Shane Nolan/There's more to life than regex

Created Sun, 23 May 2021 19:29:52 +0000 Modified Fri, 27 Aug 2021 10:01:30 +0000
818 Words

Intro

Thanks to the combination of a pandemic and the Irish weather, I have a little bit of time to tell you all a tale today. In 1966 Abraham Maslow proposed a theory in his work The Psychology of Science, the theory known as Maslow's hammer is popularly phrased as if all you have is a hammer, everything looks like a nail and is one of the phrases I am constantly reminded of when I see people play with regular expressions (myself included).

Hang on! A Regular Wha?

A regular expression (regex) is a sequence of characters that specifies a search pattern. Usually used for input validation or by string-searching algorithms for find or find and replace functionality. This sequence of characters, commonly referred to as a pattern can vary dramatically in complexity, incorporating one to one matching, or more intelligent matching with built in logic - for example the pattern ^[a-fA-F]{1,2}(?=t) would match any letter or pair of letters between a and f (or A and F) that is at the start of a line and followed immediately by a t. The intricacies of regex and pattern matching is outside the scope of this blog, but I would highly recommend doing some independent learning, it is an amazingly powerful and useful skill to have.

Get to the point

Alright, so I’m often asked to help out with regex problems and thats not a complaint, on the contrary, I love helping out with pattern matching puzzles. However this week a friend of mine asked for help writing a pattern to add to their bash script which would pull out string values from a simple JSON object.

Given the following pattern

[{"Name":"America","Value":"dallas-texas"},{"Name":"Europe","Value":"paris-france"}]

We want to print

dallas-texas
paris-france

Can it be done with a regex - YES

If you like your solutions quick and dirty (emphasis on the dirty), then we can do the following.

  • echo our json
  • pipe the output to a grep command
  • use greps -o flag to print only the matched (non-empty) parts of a matching line, with each such part on a separate output line
  • use a capture group with a repeating character sequence to pull out the values which contain lower case letters and hyphens ([a-z-]*)
  • split the results on colon taking the second group
  • sort the results and output the unique values
echo [{"Name":"America","Value":"dallas-texas"},{"Name":"Europe","Value":"paris-france"}] | grep -o 'Value:\([a-z-]*\)' | cut -d: -f 2 | sort | uniq

or if you prefer a zsh friendly alternative

  • echo our json
  • pipe the output to a grep command
  • use greps -o flag to print only the matched (non-empty) parts of a matching line, with each such part on a separate output line
  • use a capture group with a repeating character sequence to pull out the values which contain lower case letters and hyphens ([a-z-]*)
  • split the results on colon taking the second group
  • trim the double quotes
  • list unique
echo '[{"Name":"America","Value":"dallas-texas"},{"Name":"Europe","Value":"paris-france"}]' | grep -o '"Value":"\([a-z-]*\)"' | cut -d":" -f 2 | tr -d '"' | uniq

I warned you it was dirty. Time to take a shower and try another approach.
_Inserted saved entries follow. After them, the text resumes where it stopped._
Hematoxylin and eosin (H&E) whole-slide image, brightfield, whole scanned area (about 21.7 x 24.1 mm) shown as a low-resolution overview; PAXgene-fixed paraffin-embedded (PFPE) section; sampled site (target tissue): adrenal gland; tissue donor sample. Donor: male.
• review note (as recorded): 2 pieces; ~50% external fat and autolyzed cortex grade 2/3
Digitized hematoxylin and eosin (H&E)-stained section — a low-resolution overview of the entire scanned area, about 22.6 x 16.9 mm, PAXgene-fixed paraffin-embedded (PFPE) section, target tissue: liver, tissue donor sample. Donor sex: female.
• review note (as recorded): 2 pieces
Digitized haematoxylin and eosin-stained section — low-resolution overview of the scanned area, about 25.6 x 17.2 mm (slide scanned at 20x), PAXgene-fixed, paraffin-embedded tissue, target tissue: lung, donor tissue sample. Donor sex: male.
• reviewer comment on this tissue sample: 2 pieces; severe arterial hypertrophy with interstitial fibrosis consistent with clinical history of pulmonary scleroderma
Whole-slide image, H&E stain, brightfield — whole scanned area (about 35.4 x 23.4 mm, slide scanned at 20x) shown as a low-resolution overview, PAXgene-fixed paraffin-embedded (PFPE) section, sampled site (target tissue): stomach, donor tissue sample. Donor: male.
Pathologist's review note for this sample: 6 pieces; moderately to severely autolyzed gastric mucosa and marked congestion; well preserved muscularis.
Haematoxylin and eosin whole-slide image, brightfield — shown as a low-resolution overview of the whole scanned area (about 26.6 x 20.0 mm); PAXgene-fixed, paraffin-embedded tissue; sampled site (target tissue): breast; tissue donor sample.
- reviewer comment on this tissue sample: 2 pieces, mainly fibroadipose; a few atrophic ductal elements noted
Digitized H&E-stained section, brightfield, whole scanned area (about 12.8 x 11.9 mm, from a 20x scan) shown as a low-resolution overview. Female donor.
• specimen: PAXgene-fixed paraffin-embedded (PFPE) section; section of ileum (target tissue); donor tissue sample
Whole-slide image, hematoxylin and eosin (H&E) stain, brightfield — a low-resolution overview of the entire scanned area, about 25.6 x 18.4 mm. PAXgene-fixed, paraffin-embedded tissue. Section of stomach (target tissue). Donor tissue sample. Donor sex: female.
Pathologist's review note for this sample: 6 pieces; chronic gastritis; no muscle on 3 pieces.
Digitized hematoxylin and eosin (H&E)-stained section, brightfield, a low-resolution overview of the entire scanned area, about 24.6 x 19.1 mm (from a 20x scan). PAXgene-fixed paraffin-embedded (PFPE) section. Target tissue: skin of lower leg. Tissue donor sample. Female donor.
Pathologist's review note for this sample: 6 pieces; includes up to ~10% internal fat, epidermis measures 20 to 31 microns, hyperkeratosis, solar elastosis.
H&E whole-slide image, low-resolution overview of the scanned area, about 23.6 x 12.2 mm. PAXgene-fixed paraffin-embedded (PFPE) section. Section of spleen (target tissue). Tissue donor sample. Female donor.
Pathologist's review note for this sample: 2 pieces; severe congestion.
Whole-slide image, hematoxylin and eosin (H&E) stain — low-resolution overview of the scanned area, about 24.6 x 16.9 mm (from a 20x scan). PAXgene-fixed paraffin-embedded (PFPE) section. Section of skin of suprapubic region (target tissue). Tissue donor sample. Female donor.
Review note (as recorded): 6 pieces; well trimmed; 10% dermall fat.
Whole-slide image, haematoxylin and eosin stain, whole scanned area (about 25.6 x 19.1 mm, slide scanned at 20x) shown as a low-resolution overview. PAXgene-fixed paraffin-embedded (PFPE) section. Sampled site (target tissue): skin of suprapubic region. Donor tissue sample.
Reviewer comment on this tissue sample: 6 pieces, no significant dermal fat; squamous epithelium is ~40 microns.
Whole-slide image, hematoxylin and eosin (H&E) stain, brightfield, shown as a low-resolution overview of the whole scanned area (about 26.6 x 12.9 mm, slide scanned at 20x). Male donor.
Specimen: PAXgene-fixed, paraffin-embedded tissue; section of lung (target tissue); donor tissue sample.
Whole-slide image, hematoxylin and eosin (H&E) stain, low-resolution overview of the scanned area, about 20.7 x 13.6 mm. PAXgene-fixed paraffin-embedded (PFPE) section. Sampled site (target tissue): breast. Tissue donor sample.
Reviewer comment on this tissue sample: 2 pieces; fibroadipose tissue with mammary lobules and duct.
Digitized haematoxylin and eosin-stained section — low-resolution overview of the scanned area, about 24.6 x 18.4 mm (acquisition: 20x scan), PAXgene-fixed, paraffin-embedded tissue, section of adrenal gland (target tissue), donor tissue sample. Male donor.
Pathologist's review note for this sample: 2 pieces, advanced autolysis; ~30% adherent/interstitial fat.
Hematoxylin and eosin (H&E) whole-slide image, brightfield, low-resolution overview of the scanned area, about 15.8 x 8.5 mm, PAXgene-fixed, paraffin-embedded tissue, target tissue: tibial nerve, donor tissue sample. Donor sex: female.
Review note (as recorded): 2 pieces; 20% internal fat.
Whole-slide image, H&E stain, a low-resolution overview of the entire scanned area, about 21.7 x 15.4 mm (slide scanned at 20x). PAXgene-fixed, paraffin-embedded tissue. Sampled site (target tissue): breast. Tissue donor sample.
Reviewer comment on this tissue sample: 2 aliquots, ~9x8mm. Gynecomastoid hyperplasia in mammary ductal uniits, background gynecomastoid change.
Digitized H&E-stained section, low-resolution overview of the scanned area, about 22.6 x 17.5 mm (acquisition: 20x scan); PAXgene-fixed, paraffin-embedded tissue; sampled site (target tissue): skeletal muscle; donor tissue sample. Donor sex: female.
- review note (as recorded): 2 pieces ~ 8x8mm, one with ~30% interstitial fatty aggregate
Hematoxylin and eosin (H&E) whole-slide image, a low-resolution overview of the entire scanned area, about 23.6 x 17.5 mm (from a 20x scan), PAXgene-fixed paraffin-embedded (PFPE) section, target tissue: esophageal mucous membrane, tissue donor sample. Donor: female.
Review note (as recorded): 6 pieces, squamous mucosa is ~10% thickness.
Should it be done with a regex - NO

I’ll take this use case to introduce you all to a friend of mine called jq, a lightweight json parser that can do incredibly cool shit with json data. Cool here being a subjective term, if you’re the kind of person who enjoys free soloing blindfolded up K2 then you might not get the same buzz off of jq that I do. But onwards with the blog post, once you’ve installed jq you can achieve the exact same result as before, but using much more simple logic.

  • echo our json
  • pipe the output to a jq command
  • use jqs -r flag to write directly to standard output rather than formatting results as JSON strings (with quotes)
  • specify the items you wish to capture using a jsonpath-esque pattern (so root followed by the Value key for each array item) .[].Value
echo '[{"Name":"America","Value":"dallas-texas"},{"Name":"Europe","Value":"paris-france"}]' | jq -r ".[].Value"

Beautiful. I’ll add jq to the list of things I’d love to go into in more detail in a future blog. I just wanted to introduce it here as a lesson in why regex is not always the right answer.

Conclusion

Enjoy your life while you’re young, go out and have fun, use as many dirty regular expressions as you like. But when it’s time to settle down and really evaluate your life, start thinking about what else is out there. My friend jq is only one of the hidden gems you’ll find on the internet. In fact, maybe the language you’re using already has libraries that will do what you need without needing pattern matching at all. If you’ve ever pretended to read the Art of War by Sun Tzo you might remember the proverb A clever fighter is one who not only wins, but excels in winning with ease.